Well Microsoft, here’s another nice mess you’ve gotten us into.

Gunther

  • Member
  • *****
  • Posts: 3585
  • Forgive your enemies, but never forget their names
Re: Packed integer multiplication
« Reply #22 on: February 19, 2014, 09:02:57 AM »
Michael,

Even 6.14 recognizes OWORD and knows that it has a size of 16 bytes, but cannot handle an initializer larger than 64 bits.

that sounds a bit brain damaged. Is it another MS mess?

Gunther
Get your facts first, and then you can distort them.

jj2007

  • Member
  • *****
  • Posts: 8619
  • Assembler is fun ;-)
    • MasmBasic
Re: Packed integer multiplication
« Reply #23 on: January 29, 2016, 06:41:58 AM »
Warming up an old thread :badgrin:

Code: [Select]
Intel(R) Core(TM) i5-2450M CPU @ 2.50GHz (SSE4)
480     cycles for 100 * cvtdq2ps & mulps
14975   cycles for 100 * mulps
1482    cycles for 100 * pmuludq to dwords
99      cycles for 100 * pmuludq to qwords
592     cycles for 100 * pshufd & pmuludq (hool)
541     cycles for 100 * pshufd & pmuludq (qWord)

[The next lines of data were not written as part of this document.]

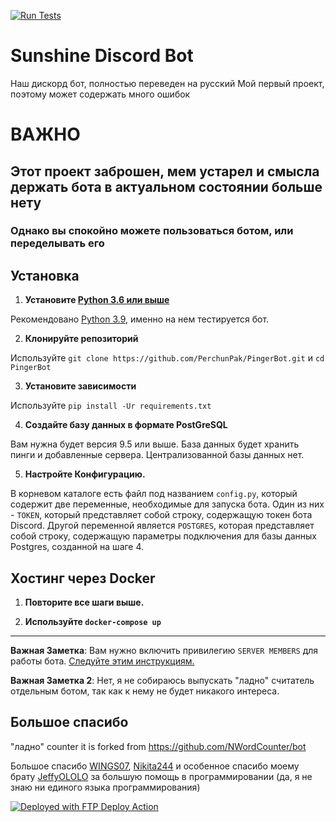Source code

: [![Run Tests](https://github.com/PerchunPak/sunshinedsbot/actions/workflows/actions.yml/badge.svg?branch=main)](https://github.com/PerchunPak/sunshinedsbot/actions/workflows/actions.yml)

# Sunshine Discord Bot

Наш дискорд бот, полностью переведен на русский
Мой первый проект, поэтому может содержать много ошибок

# ВАЖНО

## Этот проект заброшен, мем устарел и смысла держать бота в актуальном состоянии больше нету
### Однако вы спокойно можете пользоваться ботом, или переделывать его

## Установка

1. **Установите [Python 3.6 или выше](https://www.python.org/downloads)**

Рекомендовано [Python 3.9](https://www.python.org/downloads/release/python-397), именно на нем тестируется бот.

2. **Клонируйте репозиторий**

Используйте `git clone https://github.com/PerchunPak/PingerBot.git` и `cd PingerBot`

3. **Установите зависимости**

Используйте `pip install -Ur requirements.txt`

4. **Создайте базу данных в формате PostGreSQL**

Вам нужна будет версия 9.5 или выше. База данных будет хранить пинги и добавленные сервера. Централизованной базы данных нет.

5. **Настройте Конфигурацию.**

В корневом каталоге есть файл под названием `config.py`, который содержит две переменные, необходимые для запуска бота. Один из них - `TOKEN`, который представляет собой строку, содержащую токен бота Discord. Другой переменной является `POSTGRES`, которая представляет собой строку, содержащую параметры подключения для базы данных Postgres, созданной на шаге 4.

## Хостинг через Docker

1. **Повторите все шаги выше.**

2. **Используйте `docker-compose up`**

---

**Важная Заметка**: Вам нужно включить привилегию `SERVER MEMBERS` для работы бота. [Следуйте этим инструкциям.](https://discordpy.readthedocs.io/en/latest/intents.html#privileged-intents)

**Важная Заметка 2**: Нет, я не собираюсь выпускать "ладно" считатель отдельным ботом, так как к нему не будет никакого интереса.

## Большое спасибо

"ладно" counter it is forked from https://github.com/NWordCounter/bot

Большое спасибо [WINGS07](https://github.com/WINGS07), [Nikita244](https://github.com/Nikita244) и особенное спасибо моему брату [JeffyOLOLO](https://github.com/JeffyOLOLO) за большую помощь в программировании (да, я не знаю ни единого языка программирования)

[<img alt="Deployed with FTP Deploy Action" src="https://img.shields.io/badge/Deployed With-FTP DEPLOY ACTION-%3CCOLOR%3E?style=for-the-badge&color=2b9348">](https://github.com/SamKirkland/FTP-Deploy-Action)
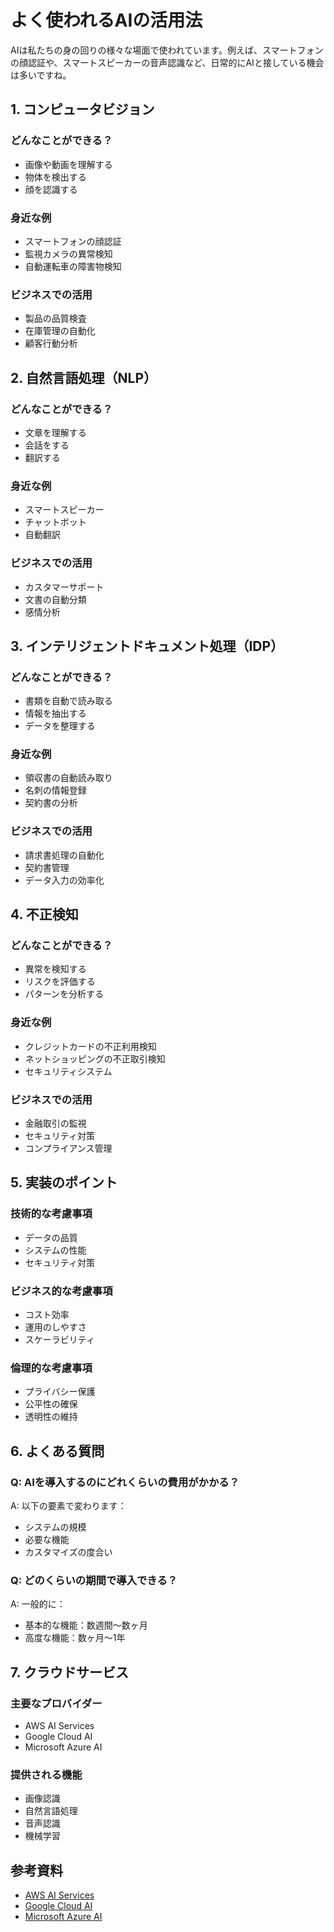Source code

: # よく使われるAIの活用法

AIは私たちの身の回りの様々な場面で使われています。例えば、スマートフォンの顔認証や、スマートスピーカーの音声認識など、日常的にAIと接している機会は多いですね。

## 1. コンピュータビジョン

### どんなことができる？
- 画像や動画を理解する
- 物体を検出する
- 顔を認識する

### 身近な例
- スマートフォンの顔認証
- 監視カメラの異常検知
- 自動運転車の障害物検知

### ビジネスでの活用
- 製品の品質検査
- 在庫管理の自動化
- 顧客行動分析

## 2. 自然言語処理（NLP）

### どんなことができる？
- 文章を理解する
- 会話をする
- 翻訳する

### 身近な例
- スマートスピーカー
- チャットボット
- 自動翻訳

### ビジネスでの活用
- カスタマーサポート
- 文書の自動分類
- 感情分析

## 3. インテリジェントドキュメント処理（IDP）

### どんなことができる？
- 書類を自動で読み取る
- 情報を抽出する
- データを整理する

### 身近な例
- 領収書の自動読み取り
- 名刺の情報登録
- 契約書の分析

### ビジネスでの活用
- 請求書処理の自動化
- 契約書管理
- データ入力の効率化

## 4. 不正検知

### どんなことができる？
- 異常を検知する
- リスクを評価する
- パターンを分析する

### 身近な例
- クレジットカードの不正利用検知
- ネットショッピングの不正取引検知
- セキュリティシステム

### ビジネスでの活用
- 金融取引の監視
- セキュリティ対策
- コンプライアンス管理

## 5. 実装のポイント

### 技術的な考慮事項
- データの品質
- システムの性能
- セキュリティ対策

### ビジネス的な考慮事項
- コスト効率
- 運用のしやすさ
- スケーラビリティ

### 倫理的な考慮事項
- プライバシー保護
- 公平性の確保
- 透明性の維持

## 6. よくある質問

### Q: AIを導入するのにどれくらいの費用がかかる？
A: 以下の要素で変わります：
- システムの規模
- 必要な機能
- カスタマイズの度合い

### Q: どのくらいの期間で導入できる？
A: 一般的に：
- 基本的な機能：数週間〜数ヶ月
- 高度な機能：数ヶ月〜1年

## 7. クラウドサービス

### 主要なプロバイダー
- AWS AI Services
- Google Cloud AI
- Microsoft Azure AI

### 提供される機能
- 画像認識
- 自然言語処理
- 音声認識
- 機械学習

## 参考資料

- [AWS AI Services](https://aws.amazon.com/ai/)
- [Google Cloud AI](https://cloud.google.com/ai)
- [Microsoft Azure AI](https://azure.microsoft.com/ja-jp/services/cognitive-services/) 
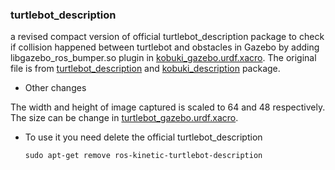 ### turtlebot_description

a revised compact version of official turtlebot_description package to check if collision happened  between turtlebot and obstacles in Gazebo by adding libgazebo_ros_bumper.so plugin in [kobuki_gazebo.urdf.xacro](https://github.com/marooncn/navbot/blob/master/turtlebot_description/urdf/kobuki/kobuki_gazebo.urdf.xacro). The original file is from [turtlebot_description](http://wiki.ros.org/turtlebot_description) and [kobuki_description](http://wiki.ros.org/kobuki_description) package.

* Other changes

The width and height of image captured is scaled to 64 and 48 respectively. The size can be change in [turtlebot_gazebo.urdf.xacro](https://github.com/marooncn/navbot/blob/master/turtlebot_description/urdf/turtlebot_gazebo.urdf.xacro).

* To use it you need delete the official turtlebot_description
      
      sudo apt-get remove ros-kinetic-turtlebot-description
       
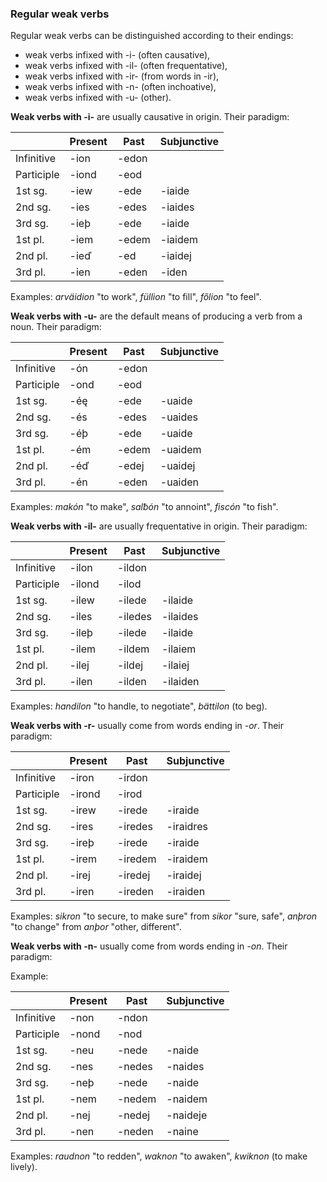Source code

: ### Regular weak verbs

Regular weak verbs can be distinguished according to their endings:

- weak verbs infixed with -i- (often causative),
- weak verbs infixed with -il- (often frequentative),
- weak verbs infixed with -ir- (from words in -ir),
- weak verbs infixed with -n- (often inchoative),
- weak verbs infixed with -u- (other).

**Weak verbs with -i-** are usually causative in origin. Their paradigm:

|            | Present | Past  | Subjunctive |
| ---------- | ------- | ----- | ----------- |
| Infinitive | -ion    | -edon |             |
| Participle | -iond   | -eod  |             |
| 1st sg.    | -iew    | -ede  | -iaide      |
| 2nd sg.    | -ies    | -edes | -iaides     |
| 3rd sg.    | -ieþ    | -ede  | -iaide      |
| 1st pl.    | -iem    | -edem | -iaidem     |
| 2nd pl.    | -ieď    | -ed   | -iaidej     |
| 3rd pl.    | -ien    | -eden | -iden       |

Examples: _arväidion_ "to work", _füllion_ "to fill", _főlion_ "to feel".

**Weak verbs with -u-** are the default means of producing a verb from a noun.
Their paradigm:

|            | Present | Past  | Subjunctive |
| ---------- | ------- | ----- | ----------- |
| Infinitive | -ón     | -edon |             |
| Participle | -ond    | -eod  |             |
| 1st sg.    | -éę     | -ede  | -uaide      |
| 2nd sg.    | -és     | -edes | -uaides     |
| 3rd sg.    | -éþ     | -ede  | -uaide      |
| 1st pl.    | -ém     | -edem | -uaidem     |
| 2nd pl.    | -éď     | -edej | -uaidej     |
| 3rd pl.    | -én     | -eden | -uaiden     |

Examples: _makón_ "to make", _salƀón_ "to annoint", _fiscón_ "to fish".

**Weak verbs with -il-** are usually frequentative in origin. Their paradigm:

|            | Present | Past    | Subjunctive |
| ---------- | ------- | ------- | ----------- |
| Infinitive | -ilon   | -ildon  |             |
| Participle | -ilond  | -ilod   |             |
| 1st sg.    | -ilew   | -ilede  | -ilaide     |
| 2nd sg.    | -iles   | -iledes | -ilaides    |
| 3rd sg.    | -ileþ   | -ilede  | -ilaide     |
| 1st pl.    | -ilem   | -ildem  | -ilaiem     |
| 2nd pl.    | -ilej   | -ildej  | -ilaiej     |
| 3rd pl.    | -ilen   | -ilden  | -ilaiden    |

Examples: _handilon_ "to handle, to negotiate", _bättilon_ (to beg).

**Weak verbs with -r-** usually come from words ending in _-or_. Their
paradigm:

|            | Present | Past    | Subjunctive |
| ---------- | ------- | ------- | ----------- |
| Infinitive | -iron   | -irdon  |             |
| Participle | -irond  | -irod   |             |
| 1st sg.    | -irew   | -irede  | -iraide     |
| 2nd sg.    | -ires   | -iredes | -iraidres   |
| 3rd sg.    | -ireþ   | -irede  | -iraide     |
| 1st pl.    | -irem   | -iredem | -iraidem    |
| 2nd pl.    | -irej   | -iredej | -iraidej    |
| 3rd pl.    | -iren   | -ireden | -iraiden    |

Examples: _sikron_ "to secure, to make sure" from _sikor_ "sure, safe", _anþron_ "to change" from _anþor_ "other, different".

**Weak verbs with -n-** usually come from words ending in _-on_. Their paradigm:

Example:

|            | Present | Past   | Subjunctive |
| ---------- | ------- | ------ | ----------- |
| Infinitive | -non    | -ndon  |             |
| Participle | -nond   | -nod   |             |
| 1st sg.    | -neu    | -nede  | -naide      |
| 2nd sg.    | -nes    | -nedes | -naides     |
| 3rd sg.    | -neþ    | -nede  | -naide      |
| 1st pl.    | -nem    | -nedem | -naidem     |
| 2nd pl.    | -nej    | -nedej | -naideje    |
| 3rd pl.    | -nen    | -neden | -naine      |

Examples: _raudnon_ "to redden", _waknon_ "to awaken", _kwiknon_ (to make
lively).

479     cycles for 100 * cvtdq2ps & mulps
14966   cycles for 100 * mulps
908     cycles for 100 * pmuludq to dwords
617     cycles for 100 * pmuludq to qwords
1244    cycles for 100 * pshufd & pmuludq (hool)
544     cycles for 100 * pshufd & pmuludq (qWord)

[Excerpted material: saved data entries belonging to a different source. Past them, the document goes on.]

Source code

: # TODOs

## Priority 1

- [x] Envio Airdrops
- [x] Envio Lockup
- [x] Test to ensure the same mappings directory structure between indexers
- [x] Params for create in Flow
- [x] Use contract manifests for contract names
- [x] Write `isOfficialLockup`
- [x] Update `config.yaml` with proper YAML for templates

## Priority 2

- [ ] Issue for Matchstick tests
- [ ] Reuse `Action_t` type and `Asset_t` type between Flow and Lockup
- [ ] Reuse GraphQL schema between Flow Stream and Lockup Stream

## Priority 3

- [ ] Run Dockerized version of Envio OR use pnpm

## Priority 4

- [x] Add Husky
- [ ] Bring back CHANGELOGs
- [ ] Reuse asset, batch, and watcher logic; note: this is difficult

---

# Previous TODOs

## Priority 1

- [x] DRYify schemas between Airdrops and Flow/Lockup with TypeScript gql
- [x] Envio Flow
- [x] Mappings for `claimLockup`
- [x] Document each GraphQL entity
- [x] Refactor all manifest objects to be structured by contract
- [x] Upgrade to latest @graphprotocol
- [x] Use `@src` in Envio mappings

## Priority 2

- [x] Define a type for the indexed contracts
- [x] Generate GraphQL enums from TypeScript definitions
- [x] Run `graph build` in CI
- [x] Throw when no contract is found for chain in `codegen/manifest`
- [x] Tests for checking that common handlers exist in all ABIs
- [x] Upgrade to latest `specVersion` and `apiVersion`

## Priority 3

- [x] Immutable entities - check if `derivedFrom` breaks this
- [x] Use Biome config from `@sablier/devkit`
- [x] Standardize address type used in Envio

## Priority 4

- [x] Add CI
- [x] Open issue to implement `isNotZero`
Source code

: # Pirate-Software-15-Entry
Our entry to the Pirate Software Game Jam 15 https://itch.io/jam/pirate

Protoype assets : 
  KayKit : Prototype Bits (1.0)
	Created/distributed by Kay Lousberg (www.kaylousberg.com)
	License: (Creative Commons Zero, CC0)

478     cycles for 100 * cvtdq2ps & mulps
14956   cycles for 100 * mulps
910     cycles for 100 * pmuludq to dwords
72      cycles for 100 * pmuludq to qwords
593     cycles for 100 * pshufd & pmuludq (hool)
540     cycles for 100 * pshufd & pmuludq (qWord)

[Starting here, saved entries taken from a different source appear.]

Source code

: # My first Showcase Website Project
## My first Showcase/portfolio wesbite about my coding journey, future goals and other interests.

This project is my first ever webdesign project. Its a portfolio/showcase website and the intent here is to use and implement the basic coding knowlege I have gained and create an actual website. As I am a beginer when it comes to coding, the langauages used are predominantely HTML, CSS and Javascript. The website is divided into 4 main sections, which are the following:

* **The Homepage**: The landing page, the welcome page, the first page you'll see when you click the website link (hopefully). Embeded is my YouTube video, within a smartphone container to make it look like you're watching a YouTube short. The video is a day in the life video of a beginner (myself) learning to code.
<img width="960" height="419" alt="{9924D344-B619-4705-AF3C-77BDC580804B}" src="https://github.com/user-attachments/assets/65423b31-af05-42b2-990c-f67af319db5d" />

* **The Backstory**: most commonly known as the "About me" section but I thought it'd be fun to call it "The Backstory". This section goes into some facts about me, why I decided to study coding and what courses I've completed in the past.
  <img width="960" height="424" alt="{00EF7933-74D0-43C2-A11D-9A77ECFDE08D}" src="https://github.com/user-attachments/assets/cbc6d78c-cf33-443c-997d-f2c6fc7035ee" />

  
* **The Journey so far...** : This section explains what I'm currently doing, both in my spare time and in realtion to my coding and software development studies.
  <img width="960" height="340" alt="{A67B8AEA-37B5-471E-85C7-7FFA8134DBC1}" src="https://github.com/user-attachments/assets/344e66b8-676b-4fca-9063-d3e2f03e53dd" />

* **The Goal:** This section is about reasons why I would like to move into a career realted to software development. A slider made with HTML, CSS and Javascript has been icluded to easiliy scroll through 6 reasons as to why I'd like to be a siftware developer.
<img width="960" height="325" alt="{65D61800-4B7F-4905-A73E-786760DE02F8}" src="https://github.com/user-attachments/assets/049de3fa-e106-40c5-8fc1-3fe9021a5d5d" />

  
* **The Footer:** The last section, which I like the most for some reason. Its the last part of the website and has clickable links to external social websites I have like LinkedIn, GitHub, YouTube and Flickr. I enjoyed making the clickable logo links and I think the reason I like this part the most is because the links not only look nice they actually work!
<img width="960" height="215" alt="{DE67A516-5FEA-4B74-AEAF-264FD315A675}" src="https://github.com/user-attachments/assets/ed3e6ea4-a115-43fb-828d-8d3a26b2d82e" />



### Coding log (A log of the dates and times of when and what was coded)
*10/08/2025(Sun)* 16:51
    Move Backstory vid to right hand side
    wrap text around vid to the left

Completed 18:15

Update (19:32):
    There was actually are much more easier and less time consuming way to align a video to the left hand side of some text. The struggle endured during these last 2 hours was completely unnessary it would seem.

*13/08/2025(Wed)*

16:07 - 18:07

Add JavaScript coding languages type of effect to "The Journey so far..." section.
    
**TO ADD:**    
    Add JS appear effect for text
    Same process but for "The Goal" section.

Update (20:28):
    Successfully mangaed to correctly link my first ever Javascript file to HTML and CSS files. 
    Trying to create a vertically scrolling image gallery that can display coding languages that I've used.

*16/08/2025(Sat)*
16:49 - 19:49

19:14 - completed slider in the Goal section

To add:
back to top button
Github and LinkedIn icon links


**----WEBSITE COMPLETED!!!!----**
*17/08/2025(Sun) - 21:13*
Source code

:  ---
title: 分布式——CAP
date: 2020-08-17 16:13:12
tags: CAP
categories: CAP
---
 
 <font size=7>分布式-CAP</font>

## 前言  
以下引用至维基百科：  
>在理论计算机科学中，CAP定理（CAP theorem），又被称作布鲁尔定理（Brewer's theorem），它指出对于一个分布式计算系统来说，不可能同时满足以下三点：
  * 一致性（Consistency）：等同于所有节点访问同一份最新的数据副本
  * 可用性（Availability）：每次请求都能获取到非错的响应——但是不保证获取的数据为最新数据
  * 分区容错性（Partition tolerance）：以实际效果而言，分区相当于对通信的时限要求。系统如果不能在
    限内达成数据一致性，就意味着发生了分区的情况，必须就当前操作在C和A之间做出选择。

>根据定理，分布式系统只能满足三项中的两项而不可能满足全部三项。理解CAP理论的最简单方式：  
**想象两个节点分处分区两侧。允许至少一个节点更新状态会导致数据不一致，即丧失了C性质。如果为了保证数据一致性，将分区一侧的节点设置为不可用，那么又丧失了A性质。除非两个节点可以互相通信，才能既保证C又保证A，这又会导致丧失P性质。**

36      bytes for cvtdq2ps & mulps
26      bytes for mulps
67      bytes for pmuludq to dwords
51      bytes for pmuludq to qwords
62      bytes for pshufd & pmuludq (hool)
57      bytes for pshufd & pmuludq (qWord)

4001600 = eax cvtdq2ps & mulps
4001600 = eax mulps
4001600 = eax pmuludq to dwords
4001600 = eax pmuludq to qwords
4001600 = eax pshufd & pmuludq (hool)
4001600 = eax pshufd & pmuludq (qWord)

The reason is that I discovered you can use mulps for packed integer multiplication - with certain limitations, such as: SLOOOOOOOOOW, at least on my i5. Could be a stall or whatever. Second restriction is that the result should be below 16Mio. So it is not really a good choice, unless you want to scale rectangles and you are sure that none of the four dwords is negative 8)

qWord

  • Member
  • *****
  • Posts: 1473
  • The base type of a type is the type itself
    • SmplMath macros
Re: Packed integer multiplication
« Reply #24 on: January 29, 2016, 06:56:10 AM »
you can use mulps for packed integer multiplication - with certain limitations, such as: SLOOOOOOOOOW
not surprisingly  when working with denormalized  (positive) numbers as operand - even thought there is an (commonly masked) exception for such operands.
MREAL macros - when you need floating point arithmetic while assembling!